Using neural networks for word prediction (challenging!)

This project requires previous experience with neural networks or a keen desire to put extra time into learning about them---the instructor is neither a neural network expert nor an advocate for them, and has no idea if it can be made to work. A sufficiently detailed and intellegent report of failure would be acceptable.

Consider data of the form:

Document 1:
   continous feature vector 1
   continous feature vector 2
   ....
   continous feature vector n 
                             1

   discrete binary vector (a sequence of yes and no's)

Document 2:
   continous feature vector 1
   continous feature vector 2
   ....
   continous feature vector n  
                             2

   discrete binary vector (a sequence of yes and no's)

..............

Document M:
   continous feature vector 1
   continous feature vector 2
   ....
   continous feature vector n  
                             M

   discrete binary vector (a sequence of yes and no's)
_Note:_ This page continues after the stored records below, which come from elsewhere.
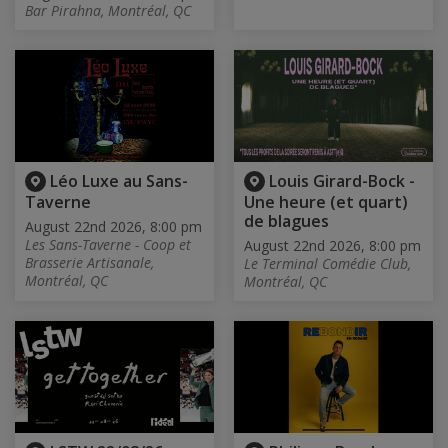
Bar Pirahna, Montréal, QC
Léo Luxe au Sans-
Louis Girard-Bock -
Taverne
Une heure (et quart)
de blagues
August 22nd 2026, 8:00 pm
Les Sans-Taverne - Coop et
August 22nd 2026, 8:00 pm
Brasserie Artisanale,
Le Terminal Comédie Club,
Montréal, QC
Montréal, QC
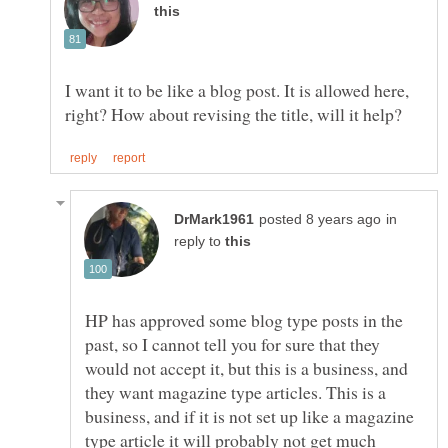
I want it to be like a blog post. It is allowed here,
in
reply to
HP has approved some blog type posts in the
past, so I cannot tell you for sure that they
would not accept it, but this is a business, and
they want magazine type articles. This is a
business, and if it is not set up like a magazine
type article it will probably not get much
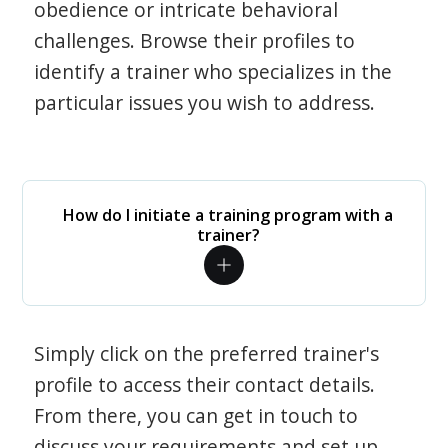
obedience or intricate behavioral
challenges. Browse their profiles to
identify a trainer who specializes in the
particular issues you wish to address.
How do I initiate a training program with a
trainer?
Simply click on the preferred trainer's
profile to access their contact details.
From there, you can get in touch to
discuss your requirements and set up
The number of feature vectors is variable, but they could be forced to be the same in the intial project phases to simplify things. The project is to construct a neural network to predict the binary vector data from (a) the continous feature vectors, and (b), a single continous feature vector.

To be more concrete, and explain why this relates to vision, we can consider the continuous feature vectors as representing image regions, and the binary vectors representing words. So this neural network would be able to predict the word tiger from an image with an orange stripey bit.

Note that this is not an easy project. A foray into the literature is a must. It is quite likely that a neural network like this has never been constructed. Normally, a neural network is given a single feature vector, and a simple output. It is possible to put the above data into that form, by simply conjecturing that each a feature vector should be associated with each word (i.e. hedging your bets or distrubuting the uncertaintly), and hope that the neural network learns the right thing. This could be a worthwhile warm-up exersize whose results can form a naive baseline, but it does not really get to the heart of the problem. If you were then to weight this data based on the neural network output, and iterate this process, then you would the algorithm in this paper , except, instead of a SVM you have a neural network. Since this has already be done, the focuss on this project is to think of the kinds of representations that will allow a neural network to learn the essence of the above data in a novel way. In particular, the network likely should represent the fact that the words are predicted through some group of regions. If that group of regions is taken to be the entire set (the whole image), then the network would overtrain. As is always the case, it is critical to work towards good performance on data not used for training.

To do this project, you will have to convince me that you have a solid understanding why this is a difficult project, and is not a standard neurel network project.